Charles Michel : "J'ai demandé à la NV-A de renoncer au poste de Premier ministre"

14/10/14 à 07:15 - Mise à jour à 08:50

Source: Le Vif/l'express

"Nous ouvrons les bras aux partenaires sociaux. Il y a toujours eu en Belgique une tradition forte de la concertation sociale. La démocratie, c'est de pouvoir dire que nous ne devons pas toujours être d'accord sur tout, mais nous avons le souhait de poursuivre la discussion", déclare mardi Charles Michel (MR) dans des entretiens accordés à L'Echo et au Soi

Charles Michel : "J'ai demandé à la NV-A de renoncer au poste de Premier ministre"

/ © Belga

Le nouveau Premier ministre a l'intention d'inviter très rapidement les partenaires sociaux pour leur expliquer le contenu du programme gouvernemental, a-t-il encore répété sur Bel RTL. Il considère la concertation sociale, qu'il veut "très forte et bien structurée", comme "cruciale" pour son gouvernement. "Je mesure bien qu'il y a quelques réticences, quelques irritations, quelques colères.
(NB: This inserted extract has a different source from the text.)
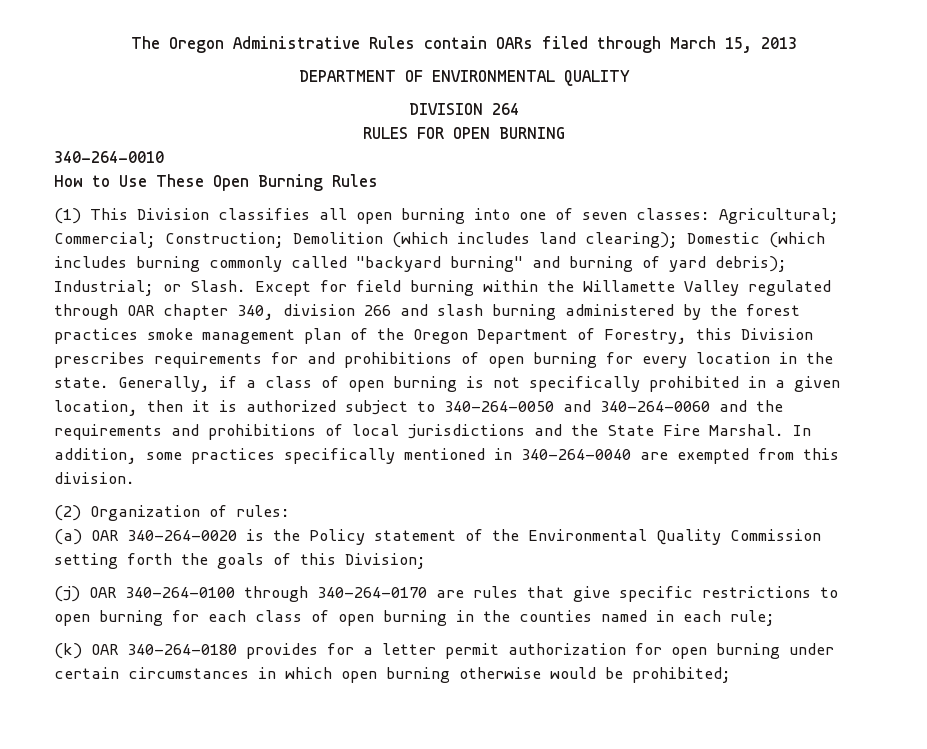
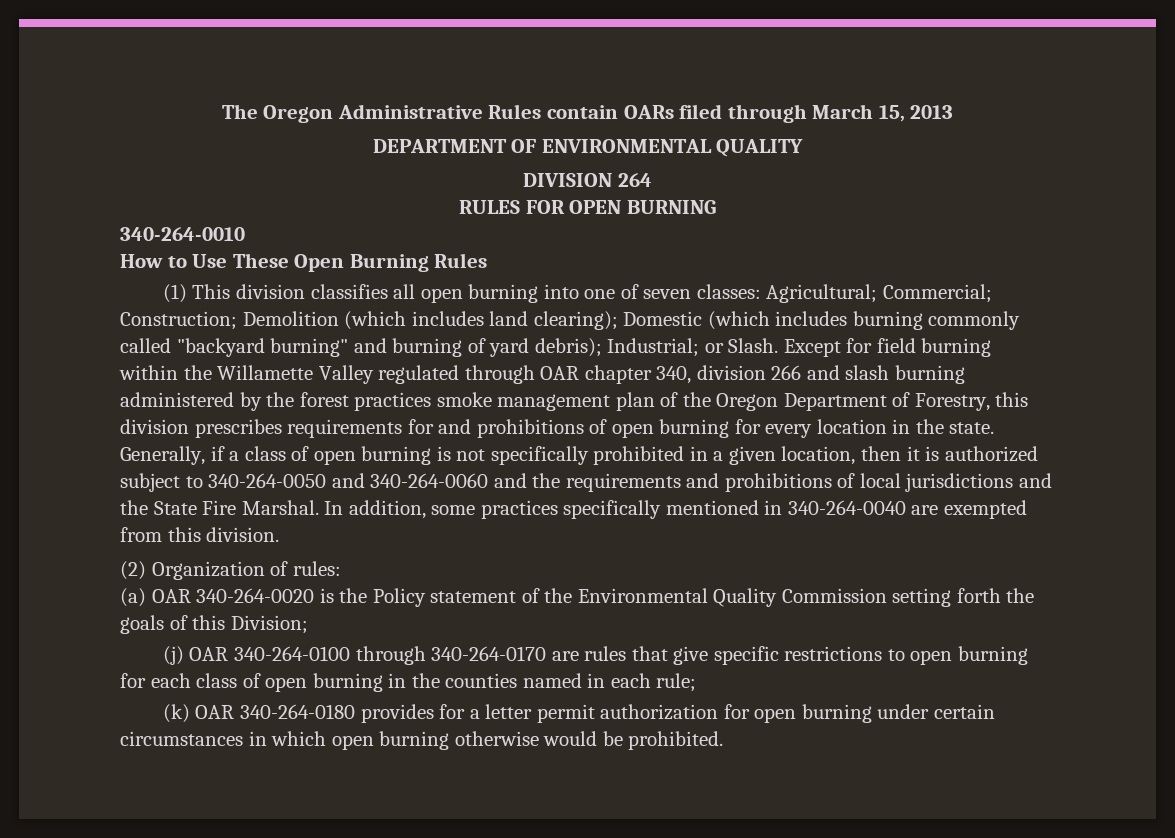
[137,208,209,220] Division -> [236,284,306,299] division
[741,328,813,340] Division -> [120,419,189,434] division
[632,667,731,683] prohibited; -> [628,731,724,750] prohibited.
Mais j'espère que la tradition de la concertation sociale sera au rendez-vous pour prendre des décisions structurelles importantes pour les 20 prochaines années."

"On a pris la décision de ne pas citer de chiffres sur la création d'emplois dans notre déclaration gouvernementale, car on veut faire cela à tête reposée avec les partenaires sociaux", affirme-t-il.

Si, au cours des législatures précédentes, la déclaration gouvernementale a pu ressembler à "un catalogue de bonnes intentions", la coalition emmenée par Charles Michel "prend des directions". "Nous disons vers où nous voulons aller, mais il reste de l'espace pour négocier", a-t-il assuré.

Le relèvement de l'âge de la pension, qui devrait passer en 2030 à 67 ans, est une façon de "dire les choses telles qu'elles sont". "Notre responsabilité, c'est de dire les choses longtemps à l'avance" pour ne pas prendre les gens par surprise, a encore commenté le Premier ministre.

Charles Michel précise par ailleurs que c'est lui qui a demandé à la N-VA de renoncer au poste de Premier ministre. Selon lui, "avoir un Premier ministre N-VA aurait donné lieu à une grande incompréhension côté francophone". "Il n'entre pas dans mes intentions de me laisser dominer par une quelconque belle-mère", a-t-il conclu.